▸ **DATA RECORDS**:

- - -

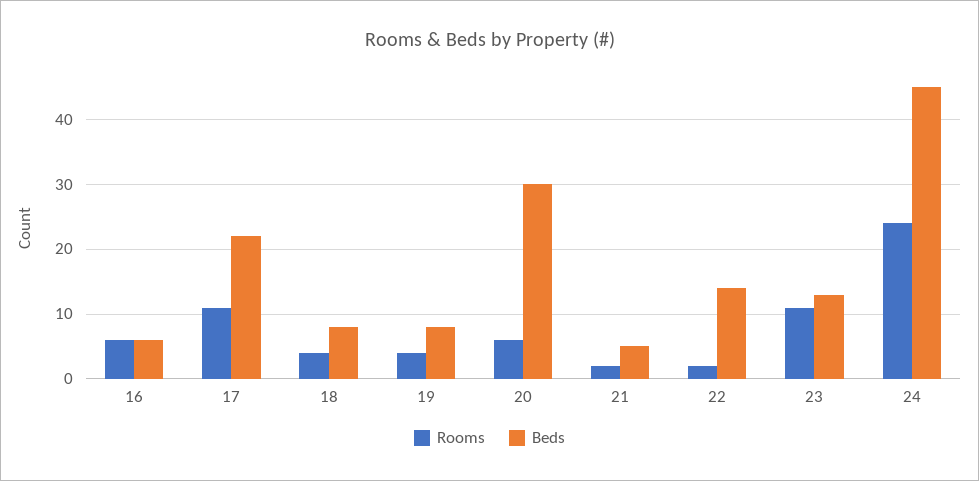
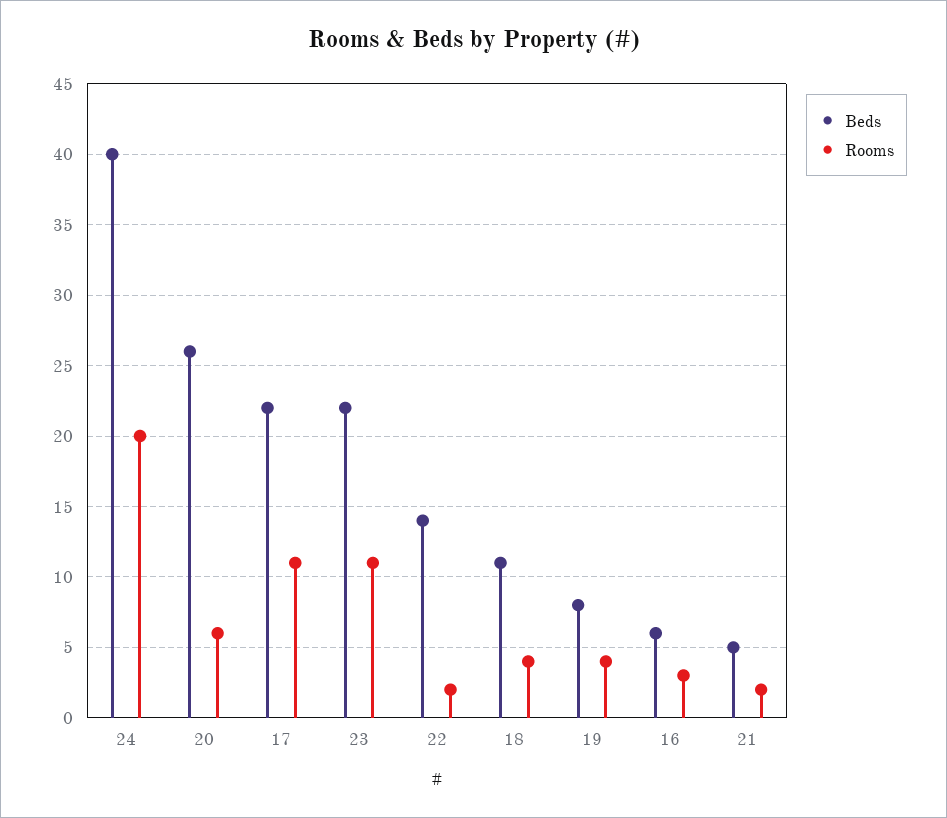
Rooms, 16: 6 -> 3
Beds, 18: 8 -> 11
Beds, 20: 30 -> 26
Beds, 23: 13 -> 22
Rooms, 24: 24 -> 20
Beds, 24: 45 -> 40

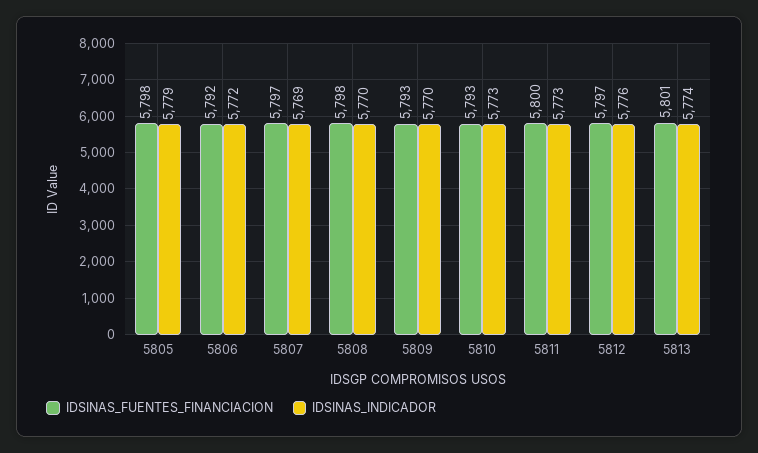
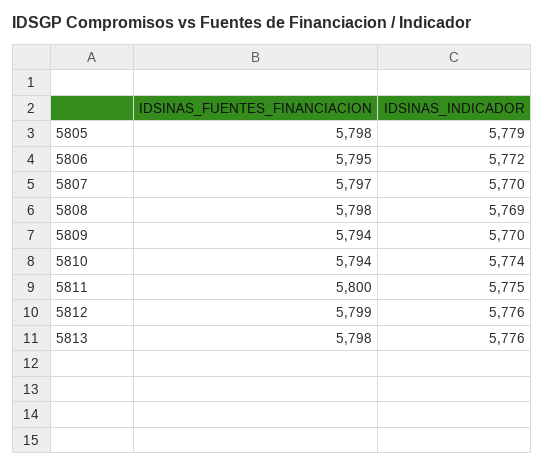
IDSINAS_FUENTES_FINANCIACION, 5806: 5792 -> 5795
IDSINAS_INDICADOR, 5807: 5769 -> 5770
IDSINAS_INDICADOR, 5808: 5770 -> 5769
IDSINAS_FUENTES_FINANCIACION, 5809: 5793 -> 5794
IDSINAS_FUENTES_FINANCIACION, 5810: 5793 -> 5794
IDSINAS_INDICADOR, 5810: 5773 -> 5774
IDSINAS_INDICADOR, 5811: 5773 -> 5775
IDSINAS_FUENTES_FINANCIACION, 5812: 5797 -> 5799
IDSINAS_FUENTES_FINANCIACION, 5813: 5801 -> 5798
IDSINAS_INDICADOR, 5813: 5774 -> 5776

- - -

Output the listing exactly, without images.

▸ **TASK SOLUTION**:
Rooms, 16: 6 -> 3
Beds, 18: 8 -> 11
Beds, 20: 30 -> 26
Beds, 23: 13 -> 22
Rooms, 24: 24 -> 20
Beds, 24: 45 -> 40

IDSINAS_FUENTES_FINANCIACION, 5806: 5792 -> 5795
IDSINAS_INDICADOR, 5807: 5769 -> 5770
IDSINAS_INDICADOR, 5808: 5770 -> 5769
IDSINAS_FUENTES_FINANCIACION, 5809: 5793 -> 5794
IDSINAS_FUENTES_FINANCIACION, 5810: 5793 -> 5794
IDSINAS_INDICADOR, 5810: 5773 -> 5774
IDSINAS_INDICADOR, 5811: 5773 -> 5775
IDSINAS_FUENTES_FINANCIACION, 5812: 5797 -> 5799
IDSINAS_FUENTES_FINANCIACION, 5813: 5801 -> 5798
IDSINAS_INDICADOR, 5813: 5774 -> 5776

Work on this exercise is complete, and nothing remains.